Most Kentucky adults are involved in some community activity, broadly defined, but the state ranks below average, 36th, in the latest state-by-state ranking of volunteerism.

“Volunteering can improve a community’s health and build connections between neighbors,” says the Foundation for a Healthy Kentucky. “To learn more about volunteering and civic participation in the commonwealth, the 2018 Kentucky Health Issues Poll asked Kentucky adults whether they engaged in a variety of civic activities in the prior year. Seven of these activities were related to political engagement and three were related to community participation.”

The poll found that 78 percent of Kentucky adults are involved in civic activities of some kind from volunteer work to talking about politics, and 68 percent are engaged in politics in some way, including an in-person discussion about politics and government. It found that 54 percent were active in their communities through volunteering at their church or other nonprofit group, working on a community project or donating blood.

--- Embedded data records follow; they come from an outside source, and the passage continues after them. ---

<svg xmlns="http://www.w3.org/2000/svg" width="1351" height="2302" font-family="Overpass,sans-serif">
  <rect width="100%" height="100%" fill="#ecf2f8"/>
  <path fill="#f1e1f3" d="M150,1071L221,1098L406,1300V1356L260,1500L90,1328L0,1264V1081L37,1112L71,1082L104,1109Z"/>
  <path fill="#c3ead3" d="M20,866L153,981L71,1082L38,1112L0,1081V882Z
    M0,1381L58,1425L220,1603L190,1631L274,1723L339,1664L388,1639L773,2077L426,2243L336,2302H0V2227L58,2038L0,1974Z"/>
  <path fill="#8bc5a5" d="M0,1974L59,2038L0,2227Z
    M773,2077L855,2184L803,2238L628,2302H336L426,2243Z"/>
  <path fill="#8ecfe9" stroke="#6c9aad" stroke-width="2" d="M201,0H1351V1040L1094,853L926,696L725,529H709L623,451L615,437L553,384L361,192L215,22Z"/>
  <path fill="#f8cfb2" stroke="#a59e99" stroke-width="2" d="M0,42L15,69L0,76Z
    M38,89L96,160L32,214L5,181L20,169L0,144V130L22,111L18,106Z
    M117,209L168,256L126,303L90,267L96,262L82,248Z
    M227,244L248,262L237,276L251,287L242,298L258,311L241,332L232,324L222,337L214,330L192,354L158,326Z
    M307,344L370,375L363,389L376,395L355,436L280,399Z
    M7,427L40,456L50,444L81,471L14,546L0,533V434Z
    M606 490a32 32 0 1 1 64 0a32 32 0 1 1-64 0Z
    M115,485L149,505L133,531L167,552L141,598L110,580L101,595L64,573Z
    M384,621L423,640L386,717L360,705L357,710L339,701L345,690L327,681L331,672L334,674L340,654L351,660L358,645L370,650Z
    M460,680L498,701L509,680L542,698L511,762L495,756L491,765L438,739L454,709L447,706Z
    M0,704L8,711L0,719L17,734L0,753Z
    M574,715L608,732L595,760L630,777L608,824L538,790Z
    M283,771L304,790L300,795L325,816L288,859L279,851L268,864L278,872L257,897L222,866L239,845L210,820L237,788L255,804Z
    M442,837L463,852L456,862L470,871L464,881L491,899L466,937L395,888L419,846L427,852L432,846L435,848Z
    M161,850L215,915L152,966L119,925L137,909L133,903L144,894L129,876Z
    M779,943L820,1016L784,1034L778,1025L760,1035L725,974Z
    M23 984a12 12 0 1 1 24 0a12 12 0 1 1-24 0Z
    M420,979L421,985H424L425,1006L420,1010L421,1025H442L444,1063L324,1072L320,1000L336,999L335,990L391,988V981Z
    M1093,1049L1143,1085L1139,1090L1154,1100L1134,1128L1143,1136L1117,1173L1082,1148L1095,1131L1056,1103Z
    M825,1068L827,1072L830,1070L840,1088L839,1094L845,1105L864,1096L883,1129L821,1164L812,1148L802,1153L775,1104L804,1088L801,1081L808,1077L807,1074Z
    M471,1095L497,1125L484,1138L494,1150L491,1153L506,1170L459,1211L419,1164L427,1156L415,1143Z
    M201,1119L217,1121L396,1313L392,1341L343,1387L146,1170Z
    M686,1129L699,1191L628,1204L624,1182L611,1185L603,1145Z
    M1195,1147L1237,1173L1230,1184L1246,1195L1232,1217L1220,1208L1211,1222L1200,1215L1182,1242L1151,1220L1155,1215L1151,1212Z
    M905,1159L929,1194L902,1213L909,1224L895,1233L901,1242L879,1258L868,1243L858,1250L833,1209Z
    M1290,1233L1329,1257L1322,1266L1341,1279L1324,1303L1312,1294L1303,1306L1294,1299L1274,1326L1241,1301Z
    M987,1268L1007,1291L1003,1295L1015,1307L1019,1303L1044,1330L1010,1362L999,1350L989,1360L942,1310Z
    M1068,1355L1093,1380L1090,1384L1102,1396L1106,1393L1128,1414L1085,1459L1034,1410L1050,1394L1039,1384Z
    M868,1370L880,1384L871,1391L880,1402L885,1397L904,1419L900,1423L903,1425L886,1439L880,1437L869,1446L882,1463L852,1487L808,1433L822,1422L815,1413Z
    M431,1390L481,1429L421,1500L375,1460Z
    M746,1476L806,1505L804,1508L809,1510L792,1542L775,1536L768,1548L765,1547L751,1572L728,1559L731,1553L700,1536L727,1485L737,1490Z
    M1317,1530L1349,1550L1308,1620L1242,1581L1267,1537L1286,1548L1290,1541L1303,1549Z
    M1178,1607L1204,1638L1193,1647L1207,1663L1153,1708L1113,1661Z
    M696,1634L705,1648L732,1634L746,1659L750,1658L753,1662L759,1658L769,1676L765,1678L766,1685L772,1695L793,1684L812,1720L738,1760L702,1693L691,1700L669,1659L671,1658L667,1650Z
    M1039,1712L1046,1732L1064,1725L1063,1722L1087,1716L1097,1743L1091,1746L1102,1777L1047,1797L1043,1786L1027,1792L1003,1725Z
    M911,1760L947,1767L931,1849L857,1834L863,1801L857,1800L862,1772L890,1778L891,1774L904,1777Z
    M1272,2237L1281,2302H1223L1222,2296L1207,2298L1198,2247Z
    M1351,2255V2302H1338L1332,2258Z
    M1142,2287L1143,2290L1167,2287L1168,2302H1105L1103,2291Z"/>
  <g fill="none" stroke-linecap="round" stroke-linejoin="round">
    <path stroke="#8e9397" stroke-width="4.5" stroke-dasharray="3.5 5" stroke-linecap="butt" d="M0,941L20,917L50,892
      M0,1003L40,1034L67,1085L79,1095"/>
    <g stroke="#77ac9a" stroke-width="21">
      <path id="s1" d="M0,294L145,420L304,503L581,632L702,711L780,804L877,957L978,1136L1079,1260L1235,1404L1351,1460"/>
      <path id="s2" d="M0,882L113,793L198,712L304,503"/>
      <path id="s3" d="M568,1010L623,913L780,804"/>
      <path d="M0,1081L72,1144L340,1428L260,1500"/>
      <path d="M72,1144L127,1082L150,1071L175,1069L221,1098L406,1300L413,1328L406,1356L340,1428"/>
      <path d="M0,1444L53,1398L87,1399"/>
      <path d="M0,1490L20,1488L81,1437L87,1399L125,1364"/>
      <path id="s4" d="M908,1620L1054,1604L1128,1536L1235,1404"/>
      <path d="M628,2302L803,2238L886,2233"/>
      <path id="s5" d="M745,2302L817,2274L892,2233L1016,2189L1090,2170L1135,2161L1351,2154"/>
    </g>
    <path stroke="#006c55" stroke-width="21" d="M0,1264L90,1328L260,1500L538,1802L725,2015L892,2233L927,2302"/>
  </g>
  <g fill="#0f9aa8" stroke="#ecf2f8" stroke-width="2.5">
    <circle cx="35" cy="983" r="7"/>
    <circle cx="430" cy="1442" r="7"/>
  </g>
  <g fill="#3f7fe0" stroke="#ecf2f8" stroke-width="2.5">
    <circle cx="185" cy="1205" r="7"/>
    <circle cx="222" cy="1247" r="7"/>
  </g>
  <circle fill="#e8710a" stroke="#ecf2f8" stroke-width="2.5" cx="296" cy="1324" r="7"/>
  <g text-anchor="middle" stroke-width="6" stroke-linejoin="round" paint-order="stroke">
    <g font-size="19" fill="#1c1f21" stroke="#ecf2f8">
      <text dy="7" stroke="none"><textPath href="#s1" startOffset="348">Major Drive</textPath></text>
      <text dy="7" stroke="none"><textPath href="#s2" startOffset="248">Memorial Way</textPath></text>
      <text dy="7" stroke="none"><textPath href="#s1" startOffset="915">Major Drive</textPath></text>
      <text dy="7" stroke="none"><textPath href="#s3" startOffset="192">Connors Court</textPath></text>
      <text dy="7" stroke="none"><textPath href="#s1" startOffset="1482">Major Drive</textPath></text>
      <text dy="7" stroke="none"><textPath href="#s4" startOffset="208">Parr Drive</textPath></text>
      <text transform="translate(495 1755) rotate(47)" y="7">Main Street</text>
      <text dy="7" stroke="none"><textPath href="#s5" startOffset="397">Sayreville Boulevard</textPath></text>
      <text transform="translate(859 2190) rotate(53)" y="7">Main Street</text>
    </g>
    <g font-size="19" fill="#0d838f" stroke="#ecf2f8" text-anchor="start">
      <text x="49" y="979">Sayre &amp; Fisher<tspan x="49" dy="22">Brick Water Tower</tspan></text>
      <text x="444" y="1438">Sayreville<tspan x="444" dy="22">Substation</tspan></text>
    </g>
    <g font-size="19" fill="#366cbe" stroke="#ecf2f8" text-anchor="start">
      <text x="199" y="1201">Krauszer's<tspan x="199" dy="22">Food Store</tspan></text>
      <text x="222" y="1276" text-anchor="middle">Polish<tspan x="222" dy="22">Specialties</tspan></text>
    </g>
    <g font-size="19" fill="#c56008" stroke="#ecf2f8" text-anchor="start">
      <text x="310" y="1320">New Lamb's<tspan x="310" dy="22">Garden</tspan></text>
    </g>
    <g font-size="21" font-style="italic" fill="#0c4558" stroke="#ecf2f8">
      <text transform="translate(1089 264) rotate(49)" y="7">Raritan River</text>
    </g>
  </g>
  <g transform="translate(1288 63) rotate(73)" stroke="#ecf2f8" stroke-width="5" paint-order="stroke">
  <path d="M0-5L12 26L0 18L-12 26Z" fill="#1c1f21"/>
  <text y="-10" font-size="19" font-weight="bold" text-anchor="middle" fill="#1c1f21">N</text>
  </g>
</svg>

“Getting involved can actually be a prescription for improving individual health as well as the health of our communities,” said Ben Chandler, president and CEO of the foundation. “It’s that ‘helper’s high’ that occurs when we’re contributing with no expectation of getting paid. Studies show this sense of purpose leads to lower mortality rates, reduced depression and better functionality.”

In the latest ratings by the Corporation for National and Volunteer Service, which use narrower definitions than the Kentucky poll, only 23.5 percent of Kentuckians were considered volunteers. The state’s volunteer rate has been declining since 2005, when it was above the national average.

In the Kentucky poll, engagement varied by education level. Adults with more education were more likely than adults with less education to participate in each of the activities. In the past year, 89 percent of college graduates participated in a political activity, but that was true of only 37 percent of adults who had not graduated high school. Three-fourths of college graduates participated in community activities, but only 31 percent of high-school dropouts did.

KHIP is an annual telephone poll of Kentucky adults about health and health-policy issues; it is funded jointly by the Foundation for a Healthy Kentucky and Interact for Health, a Cincinnati-area foundation.